***** Texte de l'exercice *****
La question des biens de retour se pose de façon fréquente concernant les délégations de service public. Il faut ainsi rappeler que les biens de retour sont les meubles et immeubles indispensables à l’exécution du service public. Ces biens font normalement retour gratuitement à la personne publique à la fin de la concession. 

« Les biens de retour sont les biens indispensables au service, […] La particularité des biens de retour consiste en ce que, alors même qu’ils ont été acquis par le délégataire en cours d’exploitation, ils appartiennent ab initio à la collectivité publique et relèvent donc de son domaine public, alors que les autres biens sont la propriété du délégataire […] » 

Laurent Richer, Droit des contrats administratifs, LGDJ 6ème édition, pp. 599-600 


 « les biens de retour définissent les biens, de toute nature, acquis ou construits mais aussi financés par un concessionnaire de service public ou de travaux publics en vue de l'exécution du contrat et qui sont nécessaires au fonctionnement du service public. Si par principe, ces biens appartiennent, dès leur acquisition ou leur construction, à la personne publique, la convention peut en disposer autrement. À l'expiration de la convention, ces biens font gratuitement retour dans le patrimoine de l'administration concédante à condition d'avoir été complètement amortis au cours de l'exécution du contrat. À défaut une indemnisation est due au concessionnaire (correspondant à la valeur nette comptable des biens) ainsi qu'en cas de résiliation anticipée du contrat par l'administration »

Frédéric Lombard, Revue trimestrielle de droit commercial, 1 avril 2019, pp347-349

La catégorie des biens de retour est à distinguer de deux autres catégories que sont : 

  • Les biens de reprise, pour lesquels la personne délégante a la possibilité de les racheter à la fin de la concession
  • Les biens propres, qui restent dans la propriété du délégant, sauf accord particulier entre parties.

 Jurisprudence 

Sur la distinction entre biens de retour et biens propres : CE 21 avril 1997, Ministre du Budget c/ SAGIFA, requête numéro 147602

Sur la notion et le régime des biens de retour : CE Ass. 21 décembre 2012, Commune de Douai, requête numéro 342788  

  • « dans le cadre d'une délégation de service public ou d'une concession de travaux mettant à la charge du cocontractant les investissements correspondant à la création ou à l'acquisition des biens nécessaires au fonctionnement du service public, l'ensemble de ces biens, meubles ou immeubles, appartient, dans le silence de la convention, dès leur réalisation ou leur acquisition à la personne publique » 
  • « les biens qui n'ont pas été remis par le délégant au délégataire en vue de leur gestion par celui-ci et qui ne sont pas indispensables au fonctionnement du service public sont la propriété du délégataire, à moins que les parties n'en disposent autrement » 
  • « les biens qui sont entrés, en application des principes énoncés ci-dessus, dans la propriété de la personne publique et ont été amortis au cours de l'exécution du contrat font nécessairement retour à celle-ci gratuitement, sous réserve des clauses contractuelles permettant à la personne publique, dans les conditions qu'elles déterminent, de faire reprendre par son cocontractant les biens qui ne seraient plus nécessaires au fonctionnement du service public » Le délégataire ne peut, en fin de contrat, obtenir en principe aucune indemnisation pour les investissements qu’il aurait réalisé sur le bien de tiers.
*****
• Tâche assignée 1
Reproduisez fidèlement le passage du texte sur les biens de retour qui va de « La question des » jusqu'à « de la concession. ».
• Tâche assignée 2
D'après le texte sur les biens de retour, à quelle condition ces biens font-ils gratuitement retour dans le patrimoine de l'administration concédante à l'expiration de la convention ?
***** Données présentées *****
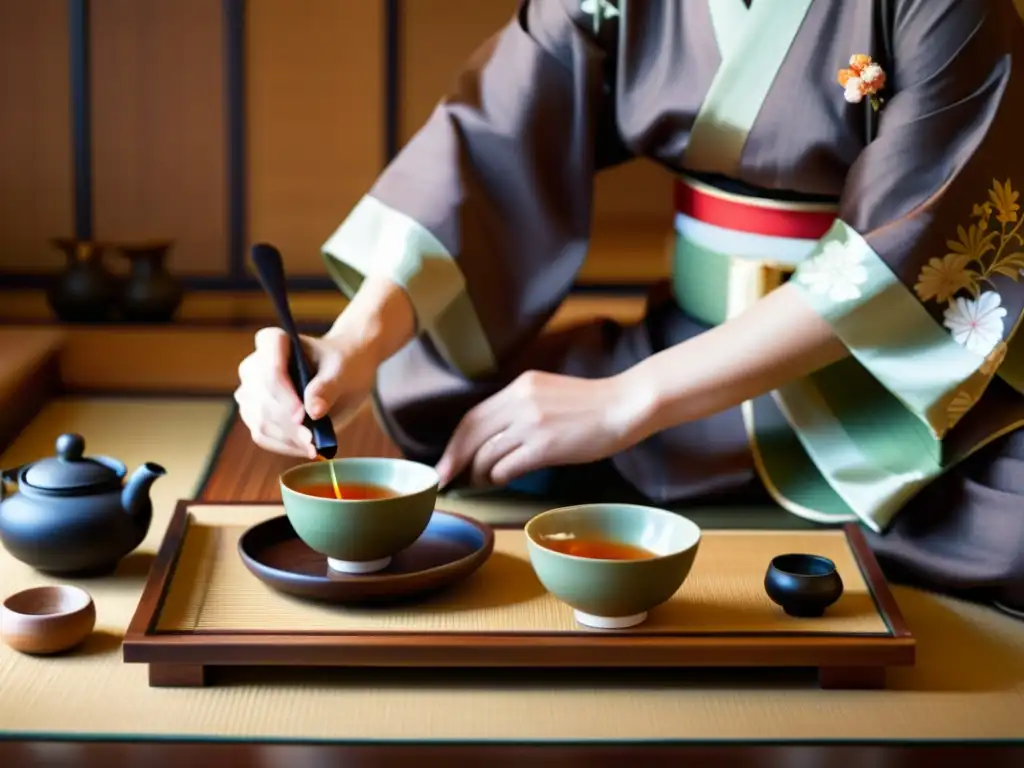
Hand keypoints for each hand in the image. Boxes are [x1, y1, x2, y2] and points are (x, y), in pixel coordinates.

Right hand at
*****
• Résultat attendu 1
La question des biens de retour se pose de façon fréquente concernant les délégations de service public. Il faut ainsi rappeler que les biens de retour sont les meubles et immeubles indispensables à l’exécution du service public. Ces biens font normalement retour gratuitement à la personne publique à la fin de la concession.

• Résultat attendu 2
À condition d'avoir été complètement amortis au cours de l'exécution du contrat.